▶ _Problem details_
Count the lines in the listing below that contain the string "Vezeték", treating uppercase and lowercase as different. Reply with only the number.

▶ _Material shown_
%%

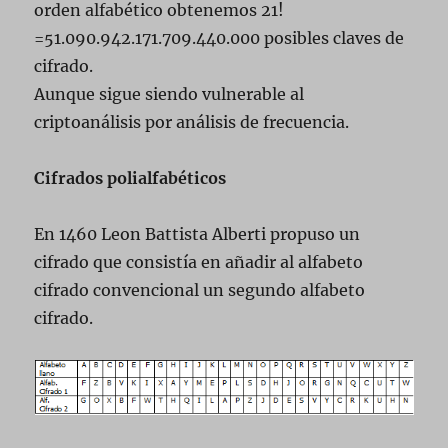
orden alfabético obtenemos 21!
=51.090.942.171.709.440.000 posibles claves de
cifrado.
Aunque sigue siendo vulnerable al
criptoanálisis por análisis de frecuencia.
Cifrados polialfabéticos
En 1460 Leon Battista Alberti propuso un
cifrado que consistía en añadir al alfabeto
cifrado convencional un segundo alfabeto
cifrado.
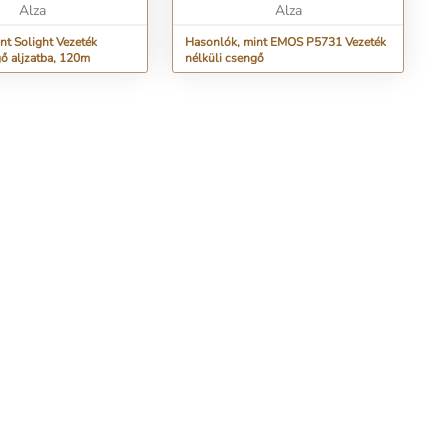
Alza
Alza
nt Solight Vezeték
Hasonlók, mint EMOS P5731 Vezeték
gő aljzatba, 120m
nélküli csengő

%%
%%

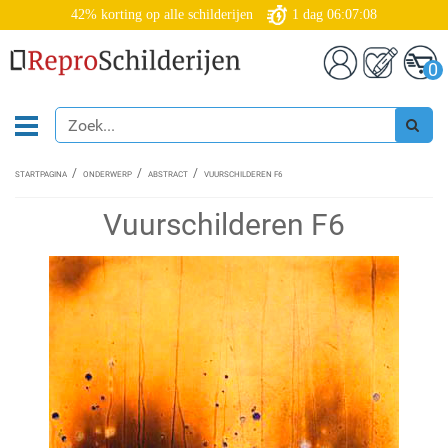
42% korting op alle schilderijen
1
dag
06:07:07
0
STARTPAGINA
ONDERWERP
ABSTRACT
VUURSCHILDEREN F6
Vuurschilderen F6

%%

▶ _Exercise answer_
2